Pourtant, il y a des solutions ou du moins des brins d’espoir de sortir de l’impasse. Car même si la loi Hadopi est adoptée, elle restera totalement inefficace et même inappliquable. Une telle panacée serait par exemple la licence globale : un coût unitaire pour chaque entité musicale à distribuer à parts égales entre les ayants-droit. « Cela peut se faire à tous les niveaux, que ce soit l’industrie qui le propose, un Etat national ou même l’Union Européenne. Mais il faudra établir un calcul sur des panels représentatifs de la population pour trouver un prix convenable ». Une initiative que vient d’ailleurs de reprendre la major Universal, qui propose désormais de télécharger à volonté les artistes de son catalogue en échange d’un forfait. « Si les majors ne réagissent pas dans cette direction, ils sont finis », estime Pouré, « Car la situation ne va pas changer et les gens ne changeront pas de sitôt leurs modes de consommation ».

Quant au Luxembourg, la situation est loin d’être réglée. Si nous échappons à une telle législation c’est principalement dû au fait qu’on n’a pas de majors sur notre territoire national et aussi grâce à un des votes les plus surprenants du parlement européen de septembre dernier : les europdéputés ont refusé le principe du « Three Strikes You’re Out » – qui voulait appliquer plus ou moins les mêmes règles qu’Hadopi au niveau européen.

Pourtant, une chose est claire : la situation ne peut pas durer, sinon tout le monde perdra, aussi bien les maisons de disques, les artistes que les consommateurs – car si l’infrastructure se dégrade, c’est aussi la qualité de la musique ou de l’art en général qui décline avec. « Le principal mérite d’Hadopi est l’essai de légiférer sur ce terrain », estime pour sa part Romain Jeblick, de la luxorr qui protège les droits picturaux et textuels au Luxembour (voir woxx 1003). « Du moins on en discute et les choses sont en train de bouger. Car il reste toujours aussi urgent de trouver une solution au problème, sinon tout le monde en souffrira », poursuit-il. Reste à attendre que nos voisins légifèrent les premiers pour que les parlementaires luxembourgeois n’aient plus besoin que d’un copier-coller pour adapter ces lois à notre système.

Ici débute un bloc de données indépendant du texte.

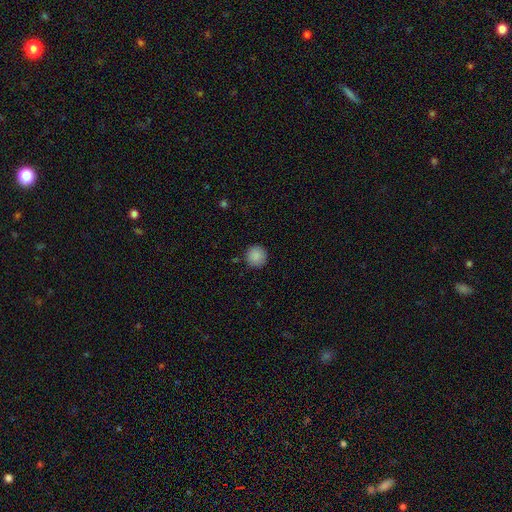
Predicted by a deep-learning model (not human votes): Morphology: type=smooth (88%); roundness=round (95%); merging=none (89%).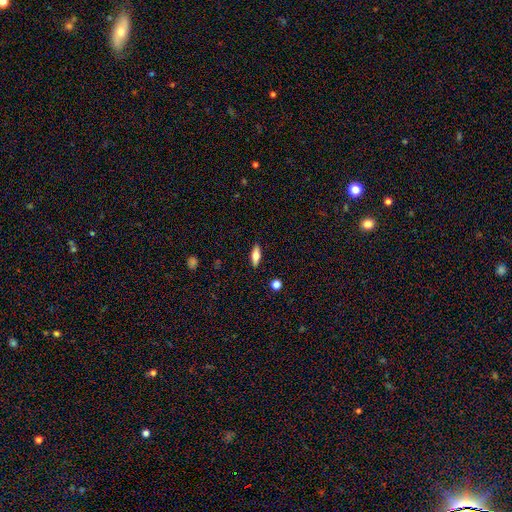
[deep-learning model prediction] Overall: smooth (59%; featured or disk 33%). How rounded: in between (60%; cigar-shaped 37%). Merging: none (89%).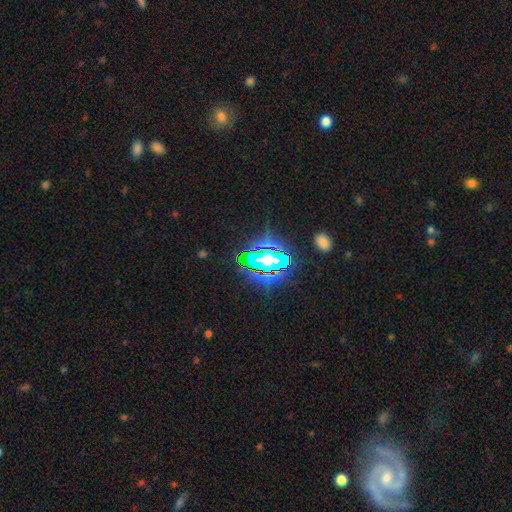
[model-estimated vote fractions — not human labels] A star or artifact, not a galaxy (80%).

Vote fractions:
- Smooth or featured? star or artifact: 80% / smooth: 11% / featured or disk: 9%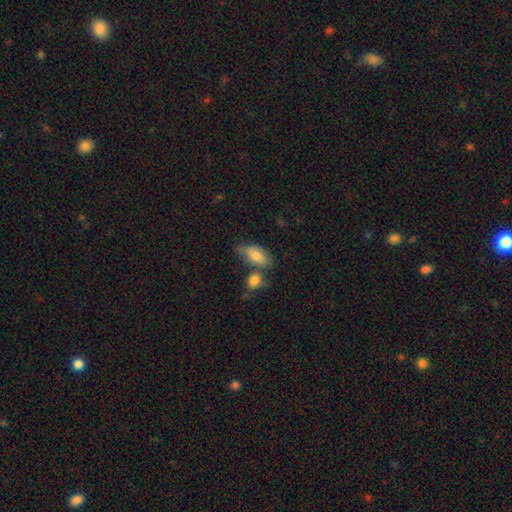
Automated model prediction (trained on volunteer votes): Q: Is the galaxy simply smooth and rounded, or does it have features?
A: smooth — 72%.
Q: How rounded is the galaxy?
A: in between — 87%.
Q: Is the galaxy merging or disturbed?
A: none — 46%.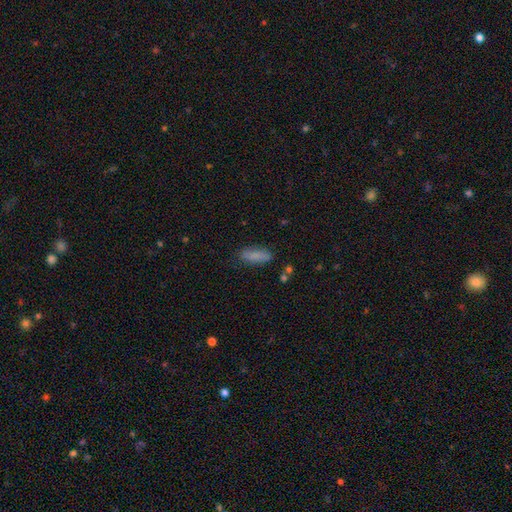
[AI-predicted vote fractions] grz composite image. It shows a smooth galaxy with no disk features (81%) that is in between round and cigar-shaped (59%). Merging: none (80%).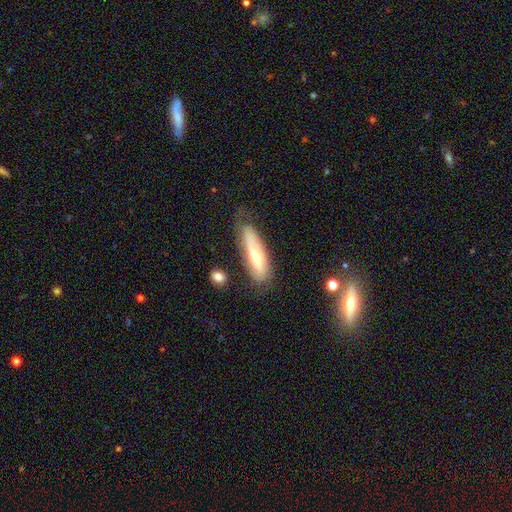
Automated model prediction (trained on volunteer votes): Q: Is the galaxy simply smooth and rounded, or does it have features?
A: smooth — 49%.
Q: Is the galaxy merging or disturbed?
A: none — 61%.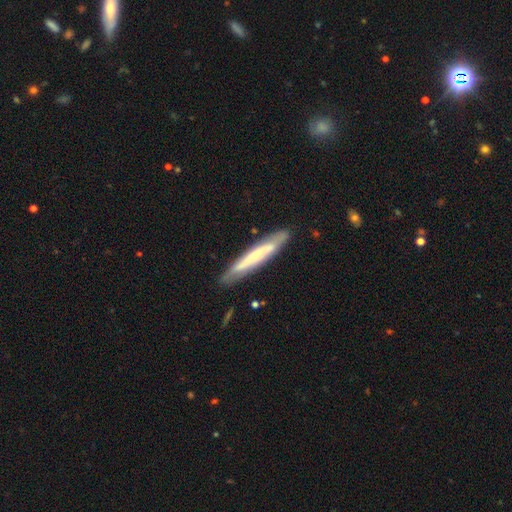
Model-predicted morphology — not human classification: The model was most divided on "smooth or featured": featured or disk: 57%, smooth: 37%, star or artifact: 5%. More confident: merging — none (84%); edge-on disk — yes (73%).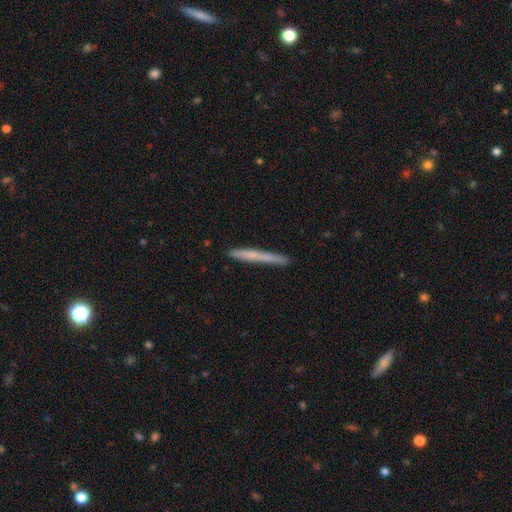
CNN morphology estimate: Smooth or featured?
  - smooth: 60% *
  - featured or disk: 34%
  - star or artifact: 6%
How rounded?
  - cigar-shaped: 97% *
  - in between: 2%
  - round: 1%
Merging?
  - none: 89% *
  - minor disturbance: 8%
  - major disturbance: 1%
  - merger: 1%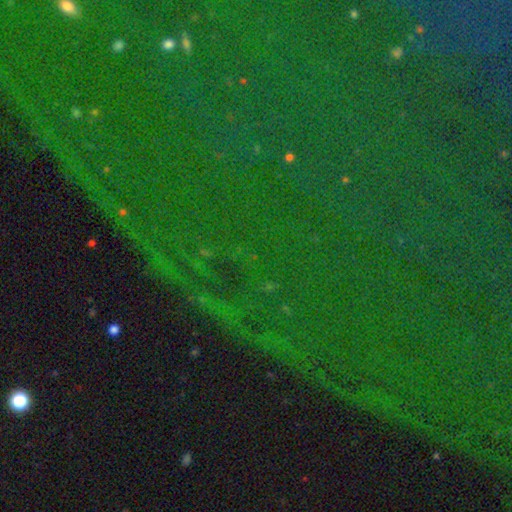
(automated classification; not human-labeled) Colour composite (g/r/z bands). It shows a star or artifact, not a galaxy (85%).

En fin de compte, la discussion autour des droits d’auteur reflète bien les failles de notre système : d’un côté, une industrie puissante et un système politique dépendant d’elle et de l’autre, la masse citoyenne qui ne sait plus à quel saint se vouer. La bataille des droits d’auteur est essentielle dans les transformations que la soi-disant société virtuelle est en train de subir et elle déterminera beaucoup plus notre futur que certain-e-s veulent bien le croire.